#### [EXERCISE INPUT]
......

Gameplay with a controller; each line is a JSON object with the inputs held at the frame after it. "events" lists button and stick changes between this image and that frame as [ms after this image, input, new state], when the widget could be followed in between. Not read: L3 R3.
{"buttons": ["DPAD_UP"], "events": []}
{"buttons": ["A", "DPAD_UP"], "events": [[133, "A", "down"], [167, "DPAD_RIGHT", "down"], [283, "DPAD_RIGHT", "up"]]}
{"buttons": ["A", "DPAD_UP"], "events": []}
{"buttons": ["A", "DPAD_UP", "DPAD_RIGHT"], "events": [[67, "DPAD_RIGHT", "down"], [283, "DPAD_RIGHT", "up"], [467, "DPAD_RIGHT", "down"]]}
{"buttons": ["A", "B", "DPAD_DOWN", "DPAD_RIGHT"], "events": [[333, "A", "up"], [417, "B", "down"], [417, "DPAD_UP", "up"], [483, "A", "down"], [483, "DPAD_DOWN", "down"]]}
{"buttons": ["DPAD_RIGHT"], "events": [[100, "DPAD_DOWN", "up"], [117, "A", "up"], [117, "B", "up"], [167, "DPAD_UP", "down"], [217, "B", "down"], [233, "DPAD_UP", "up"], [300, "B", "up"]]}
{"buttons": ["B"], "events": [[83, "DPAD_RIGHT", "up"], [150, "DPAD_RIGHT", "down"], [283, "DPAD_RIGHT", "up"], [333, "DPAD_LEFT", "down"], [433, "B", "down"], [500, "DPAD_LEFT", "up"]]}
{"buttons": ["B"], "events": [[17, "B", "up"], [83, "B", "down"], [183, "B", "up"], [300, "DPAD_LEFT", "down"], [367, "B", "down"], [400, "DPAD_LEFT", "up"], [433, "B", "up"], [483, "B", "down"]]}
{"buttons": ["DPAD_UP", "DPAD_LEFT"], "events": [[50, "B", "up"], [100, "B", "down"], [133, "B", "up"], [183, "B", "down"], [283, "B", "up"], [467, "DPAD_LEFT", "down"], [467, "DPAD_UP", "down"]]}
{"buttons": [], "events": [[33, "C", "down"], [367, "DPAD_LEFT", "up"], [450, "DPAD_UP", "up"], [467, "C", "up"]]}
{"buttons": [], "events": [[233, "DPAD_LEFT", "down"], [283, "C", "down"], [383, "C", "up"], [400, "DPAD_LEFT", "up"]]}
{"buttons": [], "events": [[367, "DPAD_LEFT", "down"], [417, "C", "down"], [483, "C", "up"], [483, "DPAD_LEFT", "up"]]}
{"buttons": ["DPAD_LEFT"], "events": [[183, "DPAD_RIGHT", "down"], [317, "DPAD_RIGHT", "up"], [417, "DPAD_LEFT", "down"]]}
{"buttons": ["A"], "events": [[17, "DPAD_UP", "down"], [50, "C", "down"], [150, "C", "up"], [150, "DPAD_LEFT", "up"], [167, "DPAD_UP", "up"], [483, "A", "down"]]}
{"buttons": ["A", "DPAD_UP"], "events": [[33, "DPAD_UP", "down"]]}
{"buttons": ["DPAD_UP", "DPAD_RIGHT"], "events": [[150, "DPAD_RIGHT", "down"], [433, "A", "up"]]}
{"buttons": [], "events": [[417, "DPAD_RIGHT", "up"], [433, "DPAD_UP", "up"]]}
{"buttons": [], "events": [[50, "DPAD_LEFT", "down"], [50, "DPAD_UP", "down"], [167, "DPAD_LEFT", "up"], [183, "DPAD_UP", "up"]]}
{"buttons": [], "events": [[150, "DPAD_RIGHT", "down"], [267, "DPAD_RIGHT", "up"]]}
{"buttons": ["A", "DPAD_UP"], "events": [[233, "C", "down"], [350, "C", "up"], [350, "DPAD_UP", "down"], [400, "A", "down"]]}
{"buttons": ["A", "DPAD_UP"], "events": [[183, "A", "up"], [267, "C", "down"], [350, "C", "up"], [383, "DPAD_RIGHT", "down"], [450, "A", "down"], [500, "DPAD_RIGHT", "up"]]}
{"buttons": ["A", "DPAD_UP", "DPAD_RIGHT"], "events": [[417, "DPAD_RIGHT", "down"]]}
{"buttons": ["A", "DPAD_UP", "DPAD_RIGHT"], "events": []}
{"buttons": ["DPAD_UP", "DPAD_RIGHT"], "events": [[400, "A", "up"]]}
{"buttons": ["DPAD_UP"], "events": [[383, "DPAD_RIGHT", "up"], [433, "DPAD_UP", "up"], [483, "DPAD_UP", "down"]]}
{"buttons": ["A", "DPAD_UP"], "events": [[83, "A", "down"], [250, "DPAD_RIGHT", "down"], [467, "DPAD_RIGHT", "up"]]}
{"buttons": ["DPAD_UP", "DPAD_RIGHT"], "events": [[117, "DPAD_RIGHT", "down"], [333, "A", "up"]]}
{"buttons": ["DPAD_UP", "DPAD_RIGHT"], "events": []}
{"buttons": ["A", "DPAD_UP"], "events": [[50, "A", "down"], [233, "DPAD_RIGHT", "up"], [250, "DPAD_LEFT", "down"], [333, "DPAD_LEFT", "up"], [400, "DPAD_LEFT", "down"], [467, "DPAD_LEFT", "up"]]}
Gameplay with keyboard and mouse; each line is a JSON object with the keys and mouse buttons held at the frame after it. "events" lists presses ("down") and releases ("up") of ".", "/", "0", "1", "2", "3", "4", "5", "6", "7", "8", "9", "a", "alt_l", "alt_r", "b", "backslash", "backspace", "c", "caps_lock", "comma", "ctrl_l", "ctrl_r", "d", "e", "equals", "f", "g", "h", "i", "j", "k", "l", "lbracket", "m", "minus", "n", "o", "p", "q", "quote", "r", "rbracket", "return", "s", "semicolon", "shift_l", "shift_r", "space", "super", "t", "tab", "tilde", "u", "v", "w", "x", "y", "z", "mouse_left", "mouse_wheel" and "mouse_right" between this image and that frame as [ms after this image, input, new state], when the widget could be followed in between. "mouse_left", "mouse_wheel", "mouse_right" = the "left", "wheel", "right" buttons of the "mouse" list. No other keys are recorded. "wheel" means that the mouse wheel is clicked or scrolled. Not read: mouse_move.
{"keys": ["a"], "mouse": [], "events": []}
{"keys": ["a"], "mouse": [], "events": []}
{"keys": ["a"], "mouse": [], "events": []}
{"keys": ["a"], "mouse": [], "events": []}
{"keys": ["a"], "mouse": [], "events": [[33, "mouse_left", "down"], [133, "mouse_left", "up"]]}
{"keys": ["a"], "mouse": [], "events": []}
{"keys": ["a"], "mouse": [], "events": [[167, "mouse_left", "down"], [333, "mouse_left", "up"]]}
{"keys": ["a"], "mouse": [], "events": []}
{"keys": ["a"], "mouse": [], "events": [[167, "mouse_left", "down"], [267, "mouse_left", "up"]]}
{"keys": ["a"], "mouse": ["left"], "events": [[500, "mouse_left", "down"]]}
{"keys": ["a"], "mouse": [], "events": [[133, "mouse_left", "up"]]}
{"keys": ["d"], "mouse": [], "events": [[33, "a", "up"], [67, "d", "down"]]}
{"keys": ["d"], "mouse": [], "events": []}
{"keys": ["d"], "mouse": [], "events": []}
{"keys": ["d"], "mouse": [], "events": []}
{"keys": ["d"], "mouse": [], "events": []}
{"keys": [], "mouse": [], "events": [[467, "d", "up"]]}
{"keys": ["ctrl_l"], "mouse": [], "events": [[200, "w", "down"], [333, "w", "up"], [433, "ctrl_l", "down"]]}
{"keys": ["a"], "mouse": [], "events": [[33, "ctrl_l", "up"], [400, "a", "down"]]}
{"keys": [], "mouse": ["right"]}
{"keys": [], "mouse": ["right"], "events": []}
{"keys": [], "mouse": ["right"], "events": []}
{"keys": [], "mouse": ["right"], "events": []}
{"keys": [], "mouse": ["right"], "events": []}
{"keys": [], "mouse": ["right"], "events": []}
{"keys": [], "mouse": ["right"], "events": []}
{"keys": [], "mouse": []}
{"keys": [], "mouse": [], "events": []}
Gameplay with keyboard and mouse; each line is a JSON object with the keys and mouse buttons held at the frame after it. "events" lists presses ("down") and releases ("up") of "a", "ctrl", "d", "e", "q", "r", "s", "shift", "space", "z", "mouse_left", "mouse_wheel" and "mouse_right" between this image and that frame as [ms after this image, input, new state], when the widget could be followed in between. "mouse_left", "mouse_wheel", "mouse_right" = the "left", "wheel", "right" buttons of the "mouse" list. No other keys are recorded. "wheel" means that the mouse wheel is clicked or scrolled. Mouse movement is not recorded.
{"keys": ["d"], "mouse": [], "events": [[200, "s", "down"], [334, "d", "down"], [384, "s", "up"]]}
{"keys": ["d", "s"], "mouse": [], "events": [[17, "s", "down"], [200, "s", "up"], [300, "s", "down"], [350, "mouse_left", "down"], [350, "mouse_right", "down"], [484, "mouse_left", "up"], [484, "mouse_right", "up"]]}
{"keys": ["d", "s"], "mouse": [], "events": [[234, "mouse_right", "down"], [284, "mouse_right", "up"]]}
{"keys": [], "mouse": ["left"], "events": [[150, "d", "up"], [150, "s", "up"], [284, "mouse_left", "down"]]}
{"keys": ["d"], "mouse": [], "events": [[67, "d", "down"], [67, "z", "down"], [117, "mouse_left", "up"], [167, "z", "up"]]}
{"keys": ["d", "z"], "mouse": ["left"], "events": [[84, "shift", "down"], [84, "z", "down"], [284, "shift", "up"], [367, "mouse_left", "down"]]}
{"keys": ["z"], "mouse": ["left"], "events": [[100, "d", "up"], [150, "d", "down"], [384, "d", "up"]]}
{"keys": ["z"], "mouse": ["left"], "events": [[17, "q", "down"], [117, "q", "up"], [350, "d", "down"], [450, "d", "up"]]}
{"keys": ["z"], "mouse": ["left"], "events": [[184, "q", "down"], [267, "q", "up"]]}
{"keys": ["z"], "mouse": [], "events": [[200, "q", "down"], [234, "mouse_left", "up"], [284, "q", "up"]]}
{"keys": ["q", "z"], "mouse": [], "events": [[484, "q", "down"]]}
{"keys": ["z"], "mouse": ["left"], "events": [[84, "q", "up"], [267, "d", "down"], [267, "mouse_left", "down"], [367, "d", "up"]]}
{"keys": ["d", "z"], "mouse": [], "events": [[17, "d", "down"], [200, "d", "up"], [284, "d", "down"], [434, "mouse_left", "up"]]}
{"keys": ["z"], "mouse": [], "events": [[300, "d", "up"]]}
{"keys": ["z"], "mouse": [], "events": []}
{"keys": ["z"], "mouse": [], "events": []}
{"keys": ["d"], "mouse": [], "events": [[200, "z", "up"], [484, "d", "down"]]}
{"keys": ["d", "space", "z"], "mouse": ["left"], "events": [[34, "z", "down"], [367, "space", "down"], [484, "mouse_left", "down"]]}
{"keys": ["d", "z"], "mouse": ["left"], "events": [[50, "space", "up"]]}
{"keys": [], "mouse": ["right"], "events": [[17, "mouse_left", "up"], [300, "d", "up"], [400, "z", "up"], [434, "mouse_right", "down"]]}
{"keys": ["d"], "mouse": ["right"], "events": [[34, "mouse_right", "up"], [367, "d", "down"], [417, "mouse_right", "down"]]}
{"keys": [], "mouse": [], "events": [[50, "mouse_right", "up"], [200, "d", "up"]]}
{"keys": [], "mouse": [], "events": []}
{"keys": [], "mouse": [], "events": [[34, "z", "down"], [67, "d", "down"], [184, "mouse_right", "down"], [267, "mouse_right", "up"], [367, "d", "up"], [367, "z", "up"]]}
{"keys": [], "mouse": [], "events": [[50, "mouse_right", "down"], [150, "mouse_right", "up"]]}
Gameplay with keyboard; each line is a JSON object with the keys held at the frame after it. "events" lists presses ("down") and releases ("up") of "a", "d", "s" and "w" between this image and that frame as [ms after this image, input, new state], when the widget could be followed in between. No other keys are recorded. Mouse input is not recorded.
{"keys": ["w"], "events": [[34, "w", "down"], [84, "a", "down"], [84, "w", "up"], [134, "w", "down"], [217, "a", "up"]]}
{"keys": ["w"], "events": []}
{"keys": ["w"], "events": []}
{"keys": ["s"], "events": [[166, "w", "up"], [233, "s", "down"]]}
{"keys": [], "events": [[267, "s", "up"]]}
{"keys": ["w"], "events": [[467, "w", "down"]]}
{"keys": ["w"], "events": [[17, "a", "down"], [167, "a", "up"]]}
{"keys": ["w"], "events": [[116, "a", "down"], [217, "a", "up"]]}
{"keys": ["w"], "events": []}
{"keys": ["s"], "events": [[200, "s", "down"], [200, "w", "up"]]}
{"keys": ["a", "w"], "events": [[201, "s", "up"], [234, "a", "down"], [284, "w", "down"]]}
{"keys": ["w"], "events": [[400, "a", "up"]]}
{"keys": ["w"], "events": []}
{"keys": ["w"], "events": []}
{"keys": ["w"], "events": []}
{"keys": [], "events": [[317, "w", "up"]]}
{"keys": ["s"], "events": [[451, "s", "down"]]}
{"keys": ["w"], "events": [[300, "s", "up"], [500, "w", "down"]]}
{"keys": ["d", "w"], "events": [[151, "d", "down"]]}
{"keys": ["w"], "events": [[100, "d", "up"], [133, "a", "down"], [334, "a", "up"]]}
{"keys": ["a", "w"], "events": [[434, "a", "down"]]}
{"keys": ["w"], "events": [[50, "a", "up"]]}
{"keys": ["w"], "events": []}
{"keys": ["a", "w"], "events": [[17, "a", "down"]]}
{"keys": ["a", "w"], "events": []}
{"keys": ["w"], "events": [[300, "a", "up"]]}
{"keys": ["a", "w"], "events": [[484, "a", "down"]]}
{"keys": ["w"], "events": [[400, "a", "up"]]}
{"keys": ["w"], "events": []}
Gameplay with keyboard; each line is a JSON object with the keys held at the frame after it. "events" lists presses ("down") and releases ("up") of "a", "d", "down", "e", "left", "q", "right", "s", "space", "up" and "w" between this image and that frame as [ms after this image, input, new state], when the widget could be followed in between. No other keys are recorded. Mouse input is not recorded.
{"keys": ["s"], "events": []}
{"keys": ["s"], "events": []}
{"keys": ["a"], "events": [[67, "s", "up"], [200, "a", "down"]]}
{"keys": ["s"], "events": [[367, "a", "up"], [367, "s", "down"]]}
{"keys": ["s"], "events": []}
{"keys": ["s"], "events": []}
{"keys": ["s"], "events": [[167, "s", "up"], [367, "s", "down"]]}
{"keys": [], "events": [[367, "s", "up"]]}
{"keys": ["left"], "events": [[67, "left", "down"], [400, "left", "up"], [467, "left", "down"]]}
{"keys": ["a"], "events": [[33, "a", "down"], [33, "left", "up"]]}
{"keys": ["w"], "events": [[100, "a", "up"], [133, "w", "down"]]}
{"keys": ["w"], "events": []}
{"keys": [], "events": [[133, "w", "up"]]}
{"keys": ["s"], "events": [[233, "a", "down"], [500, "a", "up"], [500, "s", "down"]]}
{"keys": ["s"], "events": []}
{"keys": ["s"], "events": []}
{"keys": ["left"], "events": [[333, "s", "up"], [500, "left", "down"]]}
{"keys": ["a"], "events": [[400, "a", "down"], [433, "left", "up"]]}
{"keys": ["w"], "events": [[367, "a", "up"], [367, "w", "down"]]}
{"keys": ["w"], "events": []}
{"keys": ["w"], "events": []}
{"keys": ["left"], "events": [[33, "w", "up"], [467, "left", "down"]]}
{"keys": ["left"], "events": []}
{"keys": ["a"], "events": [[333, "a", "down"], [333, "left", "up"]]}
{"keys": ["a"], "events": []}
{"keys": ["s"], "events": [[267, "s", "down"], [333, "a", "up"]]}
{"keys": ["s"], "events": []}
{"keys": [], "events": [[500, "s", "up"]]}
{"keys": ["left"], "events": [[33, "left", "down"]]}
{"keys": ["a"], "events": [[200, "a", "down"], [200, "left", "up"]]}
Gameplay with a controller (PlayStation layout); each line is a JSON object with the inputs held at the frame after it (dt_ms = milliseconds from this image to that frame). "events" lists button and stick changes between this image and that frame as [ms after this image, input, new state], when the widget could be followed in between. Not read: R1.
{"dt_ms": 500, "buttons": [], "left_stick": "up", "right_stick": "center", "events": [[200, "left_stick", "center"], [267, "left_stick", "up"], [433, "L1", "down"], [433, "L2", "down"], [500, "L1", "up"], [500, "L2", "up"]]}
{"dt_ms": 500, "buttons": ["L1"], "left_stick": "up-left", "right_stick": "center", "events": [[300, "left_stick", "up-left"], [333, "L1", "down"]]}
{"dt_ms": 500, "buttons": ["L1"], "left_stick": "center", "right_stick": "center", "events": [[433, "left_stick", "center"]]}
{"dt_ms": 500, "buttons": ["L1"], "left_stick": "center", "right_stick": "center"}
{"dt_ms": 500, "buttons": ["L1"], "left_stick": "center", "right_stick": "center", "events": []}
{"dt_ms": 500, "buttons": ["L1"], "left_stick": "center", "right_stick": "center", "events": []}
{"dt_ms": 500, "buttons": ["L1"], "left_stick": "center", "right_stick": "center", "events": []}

......

Determine how many lines of the listing contain the string "clicked", and give only the number.

2